BAB 3 : MAHKOTA YANG HILANG

871 256 191
                                    

“Pengantin Remaja”

BAB 3 : MAHKOTA YANG HILANG

babak belur akibat bertengkar dengan diri sendiri, lalu berusaha untuk tetap waras walau ia berdiri diambang batas jurang kesintingan, lalu bergantian semua itu dengan kelakar-kelakar menyedihkan.

=Pengantin Remaja=

Renjana terbangun dari tidurnya, namun kedua kelopak matanya masih setia terpejam rapat, didalam kepalanya ia terus merapalkan mantra yang harapnya bisa mengubah keadaan, atau paling tidak menjadikan kejadian yang ia alami kemarin hanyalah sebuah mimpi buruk belaka, Renjana berusaha merapalkan mantra tersebut, berharap ia akan terbangun dalam posisi tidur di dalam kamarnya yang selalu menjadi tempatnya untuk pulang, melepas penat dan juga melampiaskan segala rasa sakit yang ada.

Pelan-pelan Renjana membuka kedua kelopak matanya, lalu pandangannya jatuh pertama kali pada dinding ruangan yang berwarna abu-abu, disusul dengan jam dinding bulat berwarna hitam yang sudah menunjukkan pukul sembilan pagi, lalu ada beberapa pigura foto seorang anak laki-laki yang tengah tersenyum bangga dengan sebuah gitar listrik dipelukannya, Renjana menyipitkan matanya, guna memperjelas siapa gerangan anak laki-laki itu.

Lantas Renjana terpenjarat ketika ia bisa melihat dengan jelas senyum teduh itu, kepalanya kembali dihantam rasa sakit ketika pikirannya kembali memaksa untuk mengoyak segala macam bentuk pertahanan yang Renjana bangun, lalu runtuh lah pertahanan Renjana ketika sebuah suara menginterupsi.

“Lo udah bangun rupanya” Renjana menolehkan kepalanya pelan-pelan, lalu ia mendapati Arjuna Karunasangkara tengah duduk disebuah sofa dengan bertelanjang dada, rokok yang terselip diantara jari telunjuk dan jari tengahnya, lalu bagian bawahnya yang sudah rapih dengan jeans yang semalam ia kenakan.

Kedua kelopak mata Renjana membulat, sekali lagi ia menghancurkan dirinya sendiri didalam kepalanya, masih berusaha meyakinkan diri jika semua ini adalah mimpi buruk yang masih terus berlanjut.
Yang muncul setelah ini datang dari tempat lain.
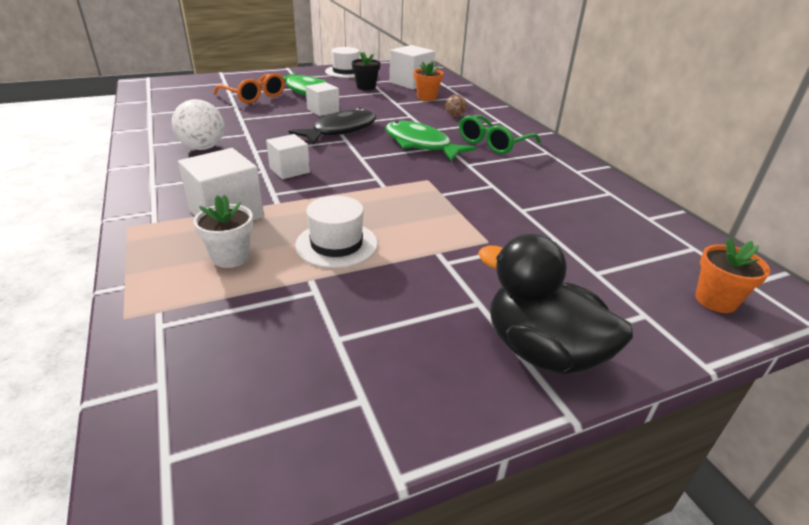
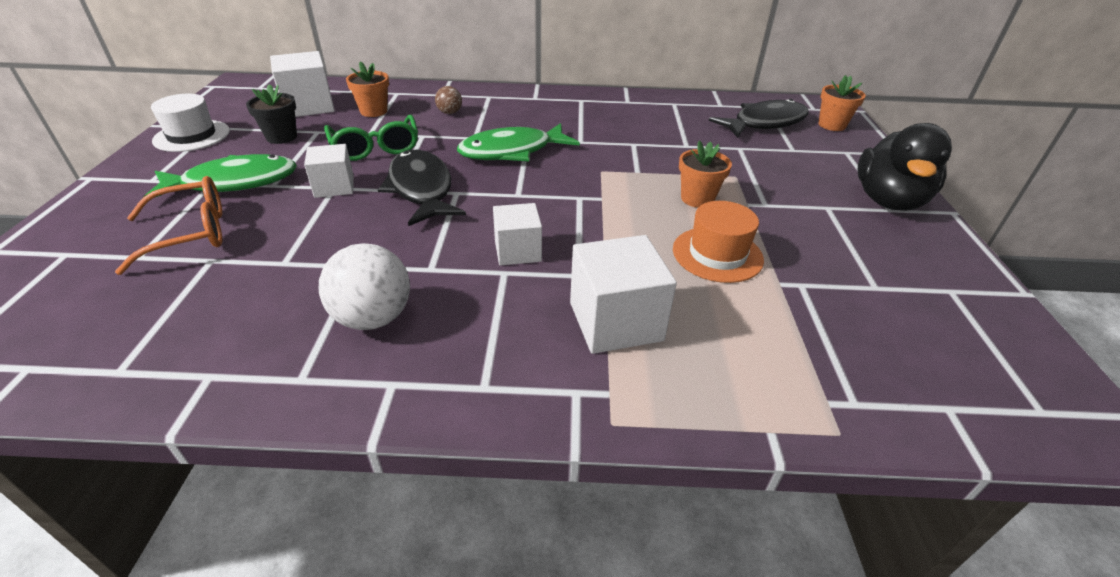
camera: 65 degrees left, 5 degrees up
white flower pot [193,195,253,268] -> none
white hat [295,196,378,268] -> orange hat [673,201,764,283]
green glasses [459,115,541,154] -> green glasses moved to [324,115,418,161]
black duck [478,233,633,375] -> black duck turned 45 degrees counterclockwise [858,123,952,211]
none -> orange flower pot [679,140,732,208]
none -> black fish [709,99,809,138]

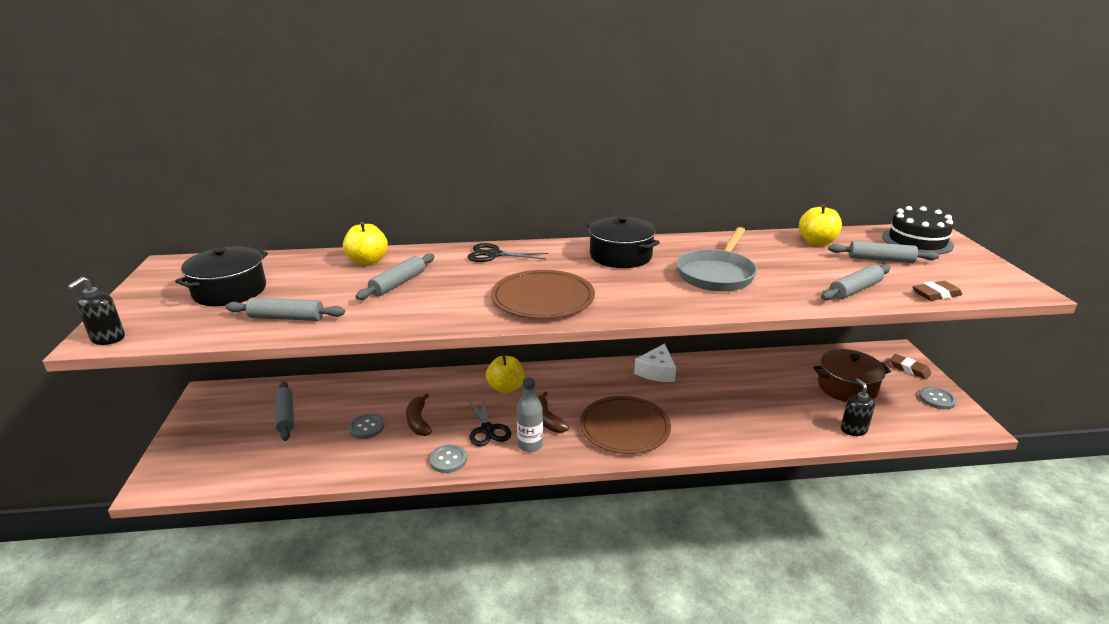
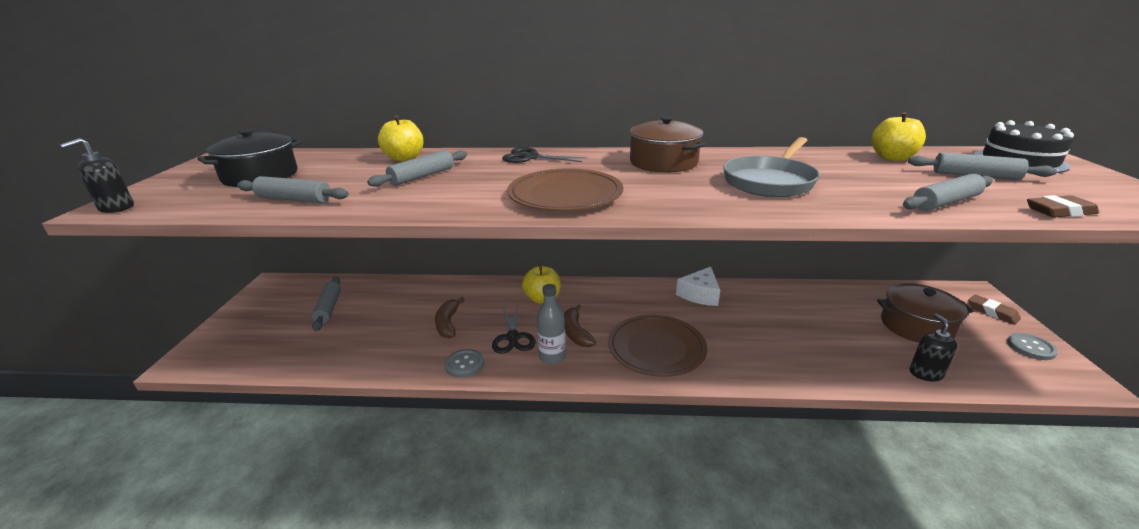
camera: 10 degrees right, 0 degrees up
grey button [348,414,384,439] -> none
black pot [587,216,660,268] -> brown pot [629,116,706,173]

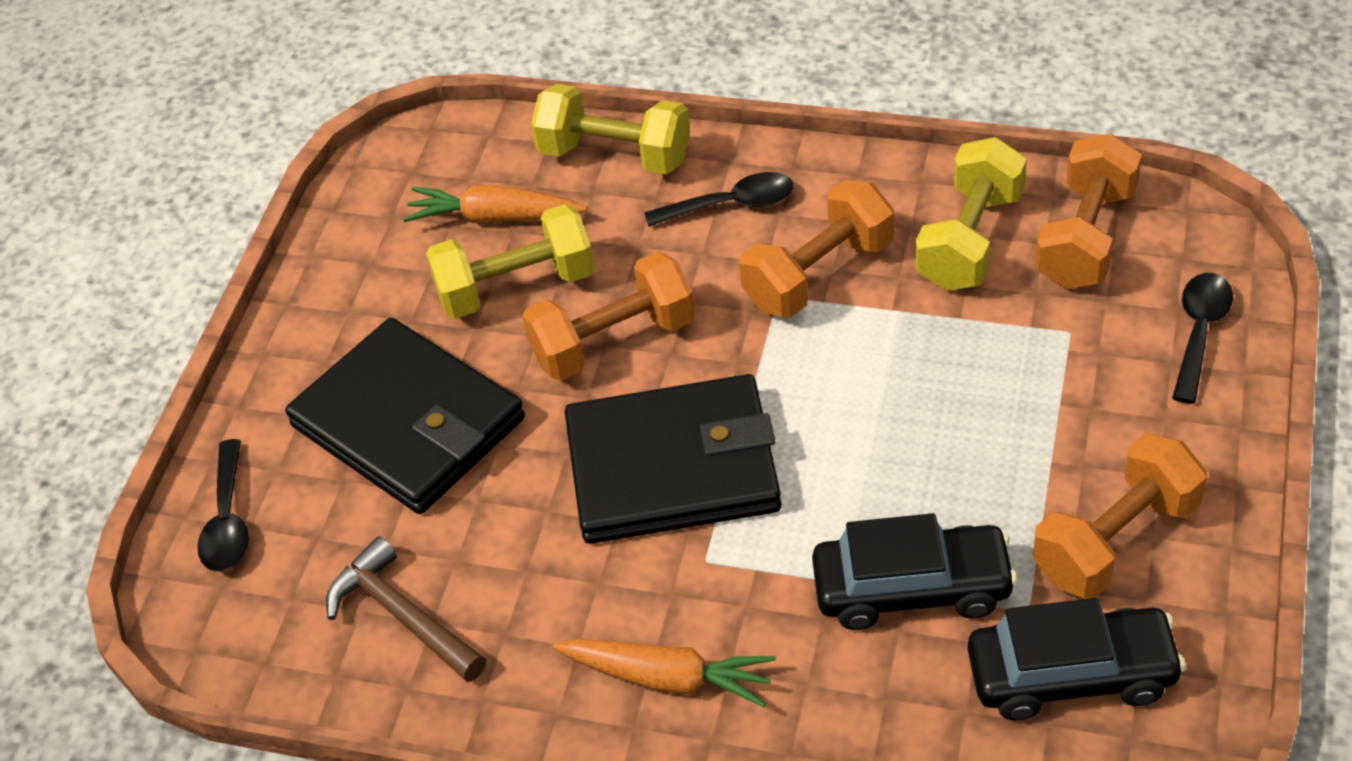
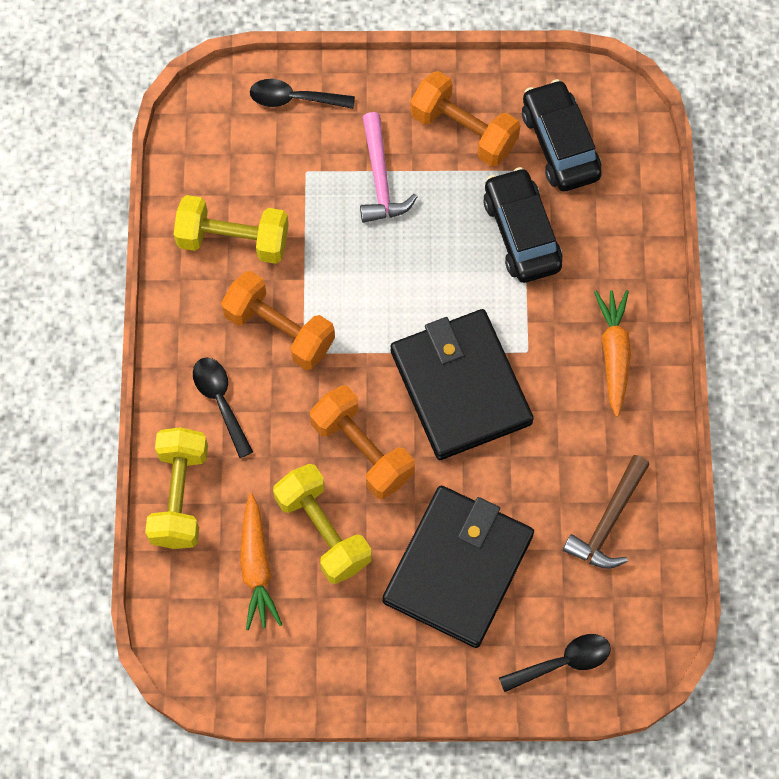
camera: 110 degrees left, 20 degrees up
orange dumbbell [1035,133,1142,289] -> none
none -> pink hammer [360,112,418,223]

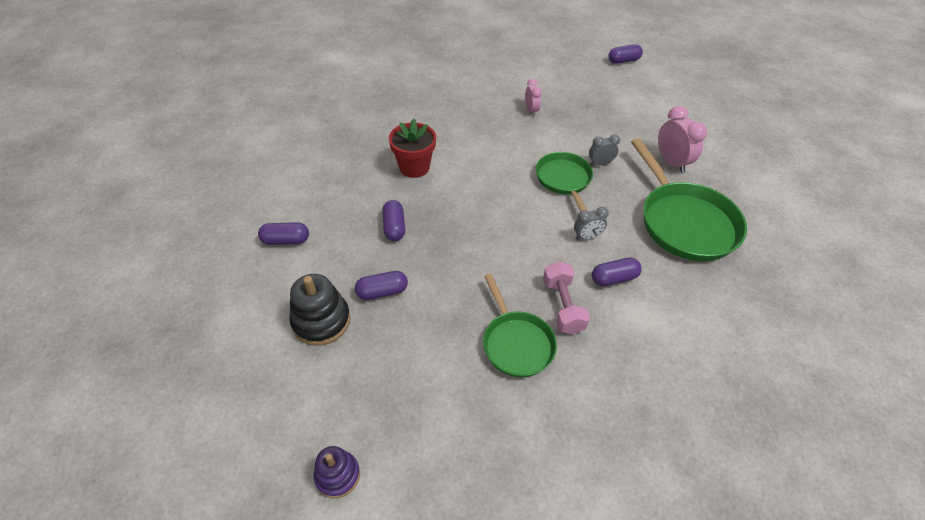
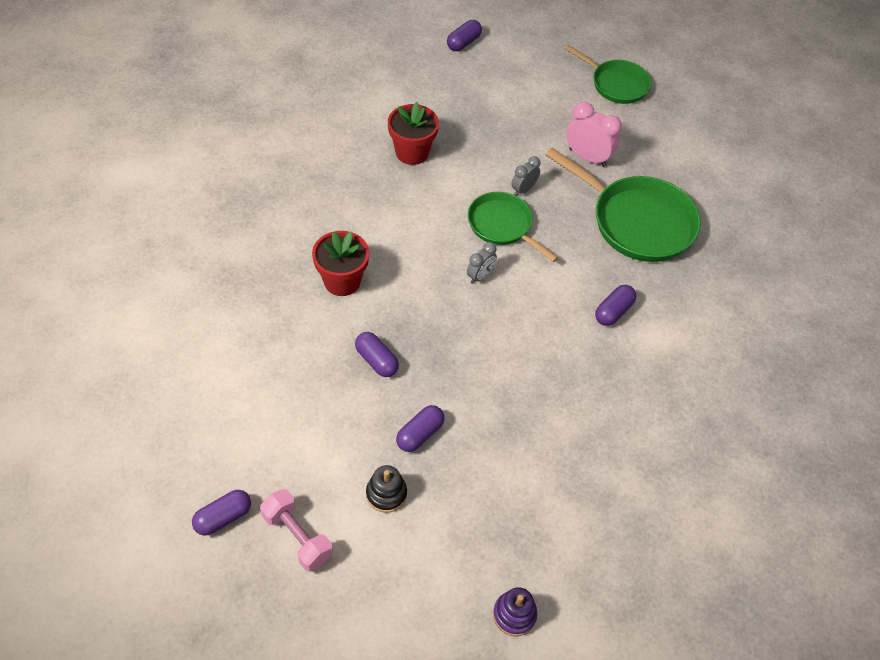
camera: 35 degrees left, 5 degrees up
purple capsule [258,222,309,245] -> purple capsule moved to [192,490,251,536]
black stacking toy [289,274,350,346] -> black stacking toy [366,465,407,513], size x0.64
green pan [483,274,557,377] -> green pan moved to [565,45,651,104]
pink clock [525,79,542,116] -> red flower pot [388,102,439,165]
pink dumbbell [543,261,590,334] -> pink dumbbell moved to [260,489,333,572]
grey clock [574,207,609,240] -> grey clock moved to [467,242,497,284]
Ya, harapnya seperti itu.

“L-lo ngapain disini?” Nafas Renjana memburu, ia kemudian merunduk dan mendapati tubuhnya hanya dibalut dengan selimut tebal. Renjana ingin berteriak sekarang, ia ingin murka kepada siapapun, namun nyatanya yang ia lakukan hanyalah meremat selimut itu lalu berusaha bangkit dari tidurnya.

“Kita perlu bicara” Arjuna mengangkat bicara, ia menatap Renjana lurus-lurus, tatapan itu sangat sulit Renjana artikan.

“Nggak perlu ada yang dibicarain lagi, gue mau pergi!” Lantas Renjana bangkit dari posisi tidurnya, ia kemudian meraih pakaian nya yang berserakan dilantai.

“Gue bakal nganter lo balik”Arjuna kembali bersuara, hal itu berhasil membuat pergerakan Renjana berhenti tiba-tiba, kemudian ia menoleh menatap Arjuna dengan tatapan yang menghunus, andai saja kedua atensi sekelam jelaga milik Renjana bisa berubah menjadi sebilah pedang maka Arjuna sudah terbelah menjadi dua bagian saat ini.

“Gue bahkan gamau liat muka lo lagi brengsek!” maki Renjana penuh penekanan pada setiap kalimatnya, seolah ucapannya barusan adalah doa yang ia harapkan bisa dijabah oleh Tuhan.

Renjana mengambil langkah menjauh, membuka salah satu pintu yang ada didalam ruangan tersebut yang bisa dengan mudah Renjana tebak adalah toilet, dan benar saja. Renjana lantas mengunci dirinya rapat-rapat disana, tubuhnya yang di lilit selimut tebal berwarna biru itu kini jatuh merosot keatas ubin yang dingin, tangisan Renjana meledak nan pilu di indra pendengar, bahkan diluar sana Arjuna dapat mendengarnya dengan begitu jelas. Teriakan frustasi Jana, tangisannya yang pilu, juga makian-makian yang cewek itu layangkan untuknya, semua itu tak luput dari indra pendengar Arjuna.